Many, including myself, find this very disappointing. Fifty years after Stonewall and the LGBTQ+ community is still not fully accepted. This ties back to the story where Ben’s parents are unaccepting of them and their gender and sexuality. 

That’s what’s right in the novel.  Ben has a number of supporters:  their sister, her teacher husband, the principal, friends, a therapist and a long-distance social media influencer.

A strong theme in this story is perseverance. No matter what happens, Ben continues to fight for what they want and what’s best for them. This can inspire teens to continue their fight with mental health and lack of acceptance. 

This book is amazing. It captures the struggles with having to come out multiple times, fear of not being accepted, as well as dysphoria. 

Ben often deals with having to come out to people multiple times such as their sister, brother-in-law, therapist, and friends. Coming out constantly is a struggle. You have to correct people on your name and pronouns and sometimes even have to explain what being non-binary means. However, it’s all a step towards feeling more comfortable with yourself and others. 

Throughout the story, Ben struggles with thinking of coming out to their friend Nathan. While they know Nathan will most likely be accepting, they still have fears. I, as a non-binary person, have this exact same fear. Though many may think it’s irrational, coming out is a very scary moment even if you know you will be accepted. 

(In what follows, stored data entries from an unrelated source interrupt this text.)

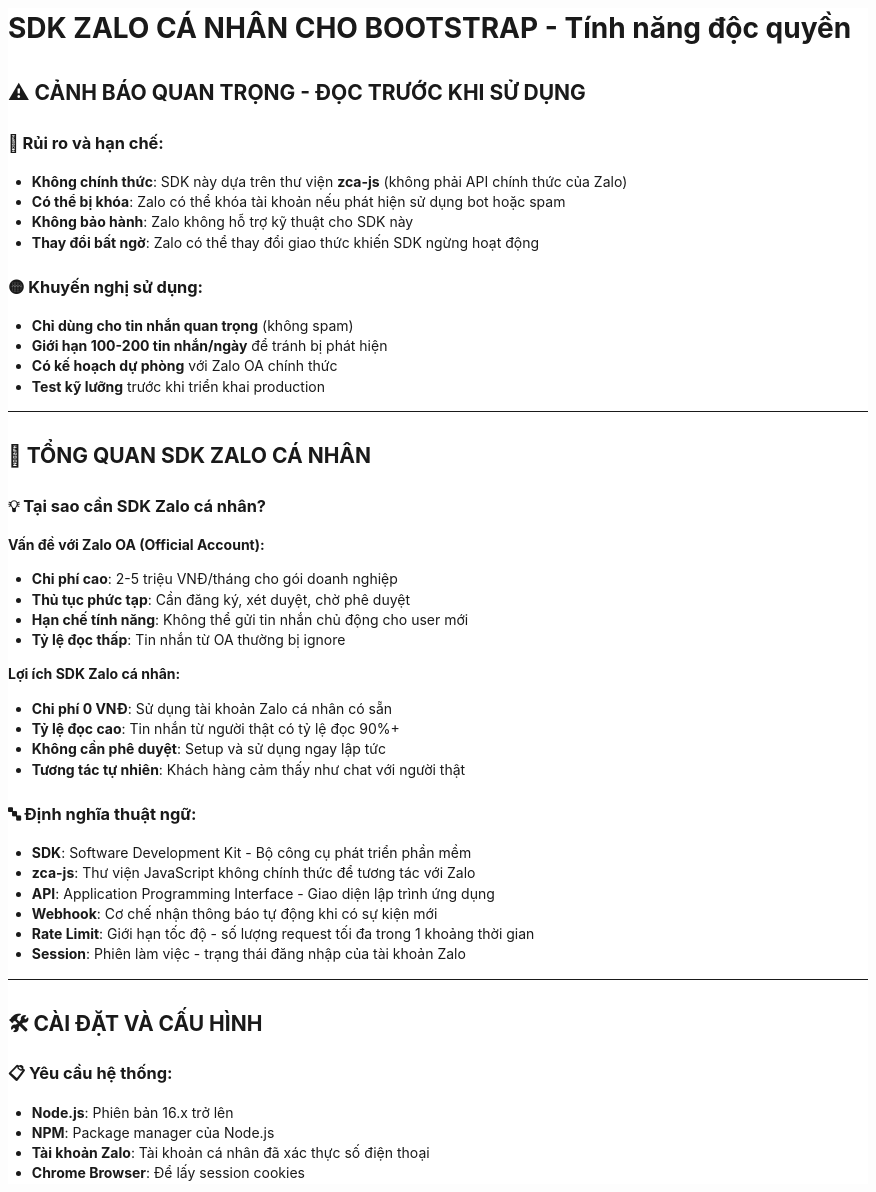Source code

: # SDK ZALO CÁ NHÂN CHO BOOTSTRAP - Tính năng độc quyền

## ⚠️ **CẢNH BÁO QUAN TRỌNG - ĐỌC TRƯỚC KHI SỬ DỤNG**

### **🔴 Rủi ro và hạn chế:**
- **Không chính thức**: SDK này dựa trên thư viện **zca-js** (không phải API chính thức của Zalo)
- **Có thể bị khóa**: Zalo có thể khóa tài khoản nếu phát hiện sử dụng bot hoặc spam
- **Không bảo hành**: Zalo không hỗ trợ kỹ thuật cho SDK này
- **Thay đổi bất ngờ**: Zalo có thể thay đổi giao thức khiến SDK ngừng hoạt động

### **🟡 Khuyến nghị sử dụng:**
- **Chỉ dùng cho tin nhắn quan trọng** (không spam)
- **Giới hạn 100-200 tin nhắn/ngày** để tránh bị phát hiện
- **Có kế hoạch dự phòng** với Zalo OA chính thức
- **Test kỹ lưỡng** trước khi triển khai production

---

## 🎯 **TỔNG QUAN SDK ZALO CÁ NHÂN**

### **💡 Tại sao cần SDK Zalo cá nhân?**

**Vấn đề với Zalo OA (Official Account):**
- **Chi phí cao**: 2-5 triệu VNĐ/tháng cho gói doanh nghiệp
- **Thủ tục phức tạp**: Cần đăng ký, xét duyệt, chờ phê duyệt
- **Hạn chế tính năng**: Không thể gửi tin nhắn chủ động cho user mới
- **Tỷ lệ đọc thấp**: Tin nhắn từ OA thường bị ignore

**Lợi ích SDK Zalo cá nhân:**
- **Chi phí 0 VNĐ**: Sử dụng tài khoản Zalo cá nhân có sẵn
- **Tỷ lệ đọc cao**: Tin nhắn từ người thật có tỷ lệ đọc 90%+
- **Không cần phê duyệt**: Setup và sử dụng ngay lập tức
- **Tương tác tự nhiên**: Khách hàng cảm thấy như chat với người thật

### **🔤 Định nghĩa thuật ngữ:**
- **SDK**: Software Development Kit - Bộ công cụ phát triển phần mềm
- **zca-js**: Thư viện JavaScript không chính thức để tương tác với Zalo
- **API**: Application Programming Interface - Giao diện lập trình ứng dụng
- **Webhook**: Cơ chế nhận thông báo tự động khi có sự kiện mới
- **Rate Limit**: Giới hạn tốc độ - số lượng request tối đa trong 1 khoảng thời gian
- **Session**: Phiên làm việc - trạng thái đăng nhập của tài khoản Zalo

---

## 🛠️ **CÀI ĐẶT VÀ CẤU HÌNH**

### **📋 Yêu cầu hệ thống:**
- **Node.js**: Phiên bản 16.x trở lên
- **NPM**: Package manager của Node.js
- **Tài khoản Zalo**: Tài khoản cá nhân đã xác thực số điện thoại
- **Chrome Browser**: Để lấy session cookies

Dysphoria is a big part of being trans or non-bianry for many people. Dysphoria can take over your life and ruin your self image. While not being the main theme of the story, dysphoria is definitely included in this book. As someone who is affected by dysphoria, Ben’s explanations of it make me feel seen and like I’m not alone. 

In many parts of the book, Ben yearns for more feminine things and to be more androgoynous. Even though I feel more drawn to masculine things and oppose Ben in that way, I still understand how they feel. While not every non-binary person wants to be androgoynous, many do and Ben is a very good example of how some may feel about how they want to express their gender. 

This book even includes how some trans or non-binary people may feel they don’t live up to the standards put for trans and non-binary people. It’s definitely a struggle putting up with beauty standards, especially on top of dysphoria. Some may even feel that they aren’t trans or non-binary just because they “don’t look trans/non-binary.” 

“Such a contrast to the other non-binary people I’ve seen online. Their smooth, hairless, acne-less faces, their trimmed hair that always seems perfect. These things I could never be. Because no matter how hard I will it my body isn’t how I want to see myself,” Ben thinks. 

Friendship is very prominent in this story. Ben’s main support system is their friends. Nathan and Mariam are their main two friends but they also have Sophie and Melekia. Mariam is a social media influencer who lives in California and Nathan goes to Ben’s school and is in a few classes with them. 

Mariam and Ben often text and Nathan and Ben often hangout. Nathan comes along with Ben during a very important point in the book. Towards the end of the book, Mariam goes on a tour and comes to visit North Carolina and finally gets to meet Ben in real life.  

While there are many positive aspects of this book, there are also some unrealistic aspects that some may consider negative. When Ben is kicked out of their house, they’re only on the street for very little time before their sister picks them up. As well as that, their sister’s willingness to help and the amount of money she spends on Ben is very surprising. Ben is also enrolled in a new school in a day, which isn’t very realistic. 

The ending of this book is a huge contrast from the beginning and the events leading up to it make it a very interesting book. I truly couldn’t put it down. This is definitely a great book for LGBTQ+ teens and anyone looking to educate themselves a little more. 

This book grabs your attention and doesn’t let it go. With all the twists and turns, I Wish You All The Best is definitely a great read.